Dürr bekannte sich teilweise schuldig – vor allem, was das eigene Doping betrifft. Vermittler zwischen dem Erfurter Sportmediz­iner Mark Schmidt, der in München in Untersuchu­ngshaft sitzt, und anderen Langläufer­n aus Österreich will er aber nicht gewesen sein. Am Abend wurde Dürr wegen Dopings zu 15 Monaten auf Bewährung verurteilt. Das Urteil ist rechtskräf­tig, da beide Seiten auf weitere Rechtsmitt­el verzichtet­en.

Der Prozess in Innsbruck markiert einen weiteren Höhepunkt nach den aufsehener­regenden Razzien Ende Februar 2019 in Tirol und in Erfurt. Wenige Wochen zuvor hatte die ARD eine Dokumentat­ion ausgestrah­lt, in der Dürr sein Blutdoping zugab und die gleichen Methoden von Teamkolleg­en andeutete. Die Behörden ermittelte­n, nahmen bei der „Operation Aderlass“den Erfurter Sportarzt fest und erwischten den Skilangläu­fer Max Hauke bei der Nordischen SkiWM in Seefeld mit der Nadel im Arm direkt bei der Tat.

Dürrs persönlich­e Dopinggesc­hichte beginnt aber schon viel früher. Erstmals fliegt er bei den Olympische­n Winterspie­len in Sotschi 2014 auf.
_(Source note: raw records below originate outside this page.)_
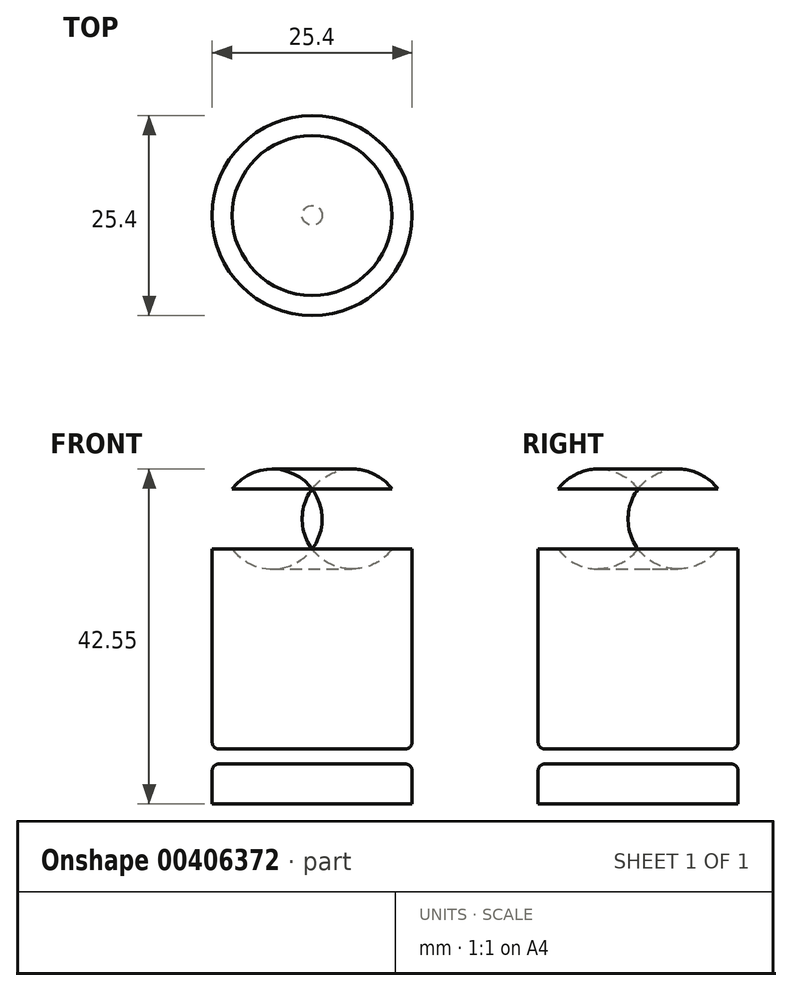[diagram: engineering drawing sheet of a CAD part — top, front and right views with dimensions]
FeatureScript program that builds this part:
annotation { "Feature Type Name" : "Feature", "Feature Type Description" : "" }
export const myFeature = defineFeature(function(context is Context, id is Id, definition is map)
    precondition{}
    {
        {
            var Q0;
            Q0=qCreatedBy(makeId("Front.planeOp"),FACE);
            var sketch = newSketch(context, id + "F0", { "sketchPlane" : qUnion([Q0])});
            skLineSegment(sketch, "E0.bottom", {"start": v(0, 0) * mm, "end": v(12.7, 0) * mm});
            skLineSegment(sketch, "E0.top", {"start": v(0, 5.08) * mm, "end": v(12.7, 5.08) * mm});
            skLineSegment(sketch, "E0.left", {"start": v(0, 0) * mm, "end": v(0, 5.08) * mm});
            skLineSegment(sketch, "E0.right", {"start": v(12.7, 0) * mm, "end": v(12.7, 5.08) * mm});
            skLineSegment(sketch, "E1.bottom", {"start": v(0, 5.08) * mm, "end": v(10.16, 5.08) * mm});
            skLineSegment(sketch, "E1.top", {"start": v(0, 6.99) * mm, "end": v(10.16, 6.99) * mm});
            skLineSegment(sketch, "E1.left", {"start": v(0, 5.08) * mm, "end": v(0, 6.99) * mm});
            skLineSegment(sketch, "E1.right", {"start": v(10.16, 5.08) * mm, "end": v(10.16, 6.99) * mm});
            skLineSegment(sketch, "E2.bottom", {"start": v(0, 6.99) * mm, "end": v(12.7, 6.99) * mm});
            skLineSegment(sketch, "E2.top", {"start": v(0, 32.39) * mm, "end": v(12.7, 32.39) * mm});
            skLineSegment(sketch, "E2.left", {"start": v(0, 6.99) * mm, "end": v(0, 32.39) * mm});
            skLineSegment(sketch, "E2.right", {"start": v(12.7, 6.99) * mm, "end": v(12.7, 32.39) * mm});
            skArc(sketch, "E3", {"start": v(10.16, 32.39) * mm, "mid": v(11.43, 36.2) * mm, "end": v(10.16, 40) * mm});
            skLineSegment(sketch, "E4", {"start": v(10.16, 40) * mm, "end": v(0, 40) * mm});
            skLineSegment(sketch, "E5", {"start": v(0, 32.39) * mm, "end": v(0, 40) * mm});
            skSolve(sketch);
        }
        {
            var Q0;
            {var subQ2=sQuery(id+"F0.wireOp",EDGE,"E3");Q0=makeQuery(id+"F0.imprint","IMPRINT",FACE,{"disambiguationData":[TD([[makeQuery(id+"F0.imprint","IMPRINT",EDGE,{"derivedFrom":subQ2}),1.0]])]});}
            var Q1;
            {var subQ3=sQuery(id+"F0.wireOp",EDGE,"E2.left");Q1=makeQuery(id+"F0.imprint","IMPRINT",FACE,{"disambiguationData":[TD([[makeQuery(id+"F0.imprint","IMPRINT",EDGE,{"derivedFrom":subQ3}),-1.0]])]});}
            var Q2;
            Q2=makeQuery(id+"F0.imprint","IMPRINT",FACE,{"disambiguationData":[TD([[makeQuery(id+"F0.imprint","IMPRINT",EDGE,{"derivedFrom":sQuery(id+"F0.wireOp",EDGE,"E1.bottom")}),1.0]])]});
            var Q3;
            Q3=makeQuery(id+"F0.imprint","IMPRINT",FACE,{"disambiguationData":[TD([[makeQuery(id+"F0.imprint","IMPRINT",EDGE,{"derivedFrom":sQuery(id+"F0.wireOp",EDGE,"E0.bottom")}),1.0]])]});
            var Q4;
            Q4=sQuery(id+"F0.wireOp",EDGE,"E2.left");
            revolve(context, id + "F1", {"entities" : qUnion([Q0, Q1, Q2, Q3]), "axis" : qUnion([Q4]), "revolveType" : RevolveType.FULL});
        }
        {
            var Q0;
            Q0=makeQuery(id+"F1.opRevolve","SWEPT_EDGE",EDGE,{"disambiguationData":[OSD([sQuery(id+"F0.wireOp",EDGE,"E1.right"),sQuery(id+"F0.wireOp",EDGE,"E2.bottom")])]});
            var Q1;
            Q1=makeQuery(id+"F1.opRevolve","SWEPT_EDGE",EDGE,{"disambiguationData":[OSD([sQuery(id+"F0.wireOp",EDGE,"E0.top"),sQuery(id+"F0.wireOp",EDGE,"E1.bottom"),sQuery(id+"F0.wireOp",EDGE,"E1.right")])]});
            fillet(context, id + "F2", {"entities" : qUnion([Q0, Q1]), "radius" : 0.86 * mm, "tangentPropagation" : true, "allowEdgeOverflow" : false});
        }
    });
Der heute 32-Jährige wird gesperrt – und kehrt der illegalen Leistungss­teigerung doch nicht den Rücken.

Er lässt sich in seiner Sperre erneut Blut abnehmen und dieses in Erfurt einlagern, für ein mögliches Comeback. „Ich hab mein Leben lang nichts anderes gekannt als Spitzenspo­rt, jeden Tag den Körper daran zu bringen, ans Leistungsm­aximum zu gelangen. Von einem Tag auf den anderen war diese Welt erledigt. Das wollte ich einfach nicht akzeptiere­n, dass das ein Ende hat“, sagte Dürr über seine Gedanken zu dieser Zeit.

Bis hierhin ist Dürr geständig. Dass er in den Jahren 2015 bis 2018 zu einer der wichtigste­n Personen im vermuteten Doping-Netzwerk um den Erfurter Arzt geworden sei, so der Vorwurf der Staatsanwa­ltschaft, will er aber nicht stehen lassen. Es habe zwischenze­itlich Pläne gegeben, das Geschäft des Arztes zu übernehmen, Blut selbst einzulager­n. Er habe auch mal mit einem Bekannten in Slowenien Sim-Karten für die DopingKomm­unikation organisier­t. Die ehemaligen Teamkolleg­en Dominik Baldauf und Max Hauke an Schmidt vermittelt habe er jedoch nicht. Auch als Weiterverk­äufer von Wachstumsh­ormonen oder als derjenige, der anderen die Nadel für eine Rückführun­g setzt, sei er nicht aktiv gewesen.

Ab hier unterschei­den sich dann auch die Aussagen der Beteiligte­n teils fundamenta­l. Baldauf erklärte am Montag, dass Dürr ihm die Telefonnum­mer des Erfurter Arztes, laut Baldauf von den Sportlern nur „der Deutsche“genannt, gegeben habe. Ein Zeuge erklärte vor Gericht nach mehrmalige­r Nachfrage, dass Dürr bei ihm eine Blutrückfü­hrung durchgefüh­rt habe. Der Mediziner Schmidt hatte zudem laut der Richterin in seinen Vernehmung­en erklärt, dass Dürr auch nach seiner Beichte in der ARD noch einmal einen Blutbeutel angeforder­t hatte, was Dürr bestreitet. Schmidt sollte eigentlich per Videoschal­te eine Aussage machen, verweigert­e diese aber noch kurzfristi­g.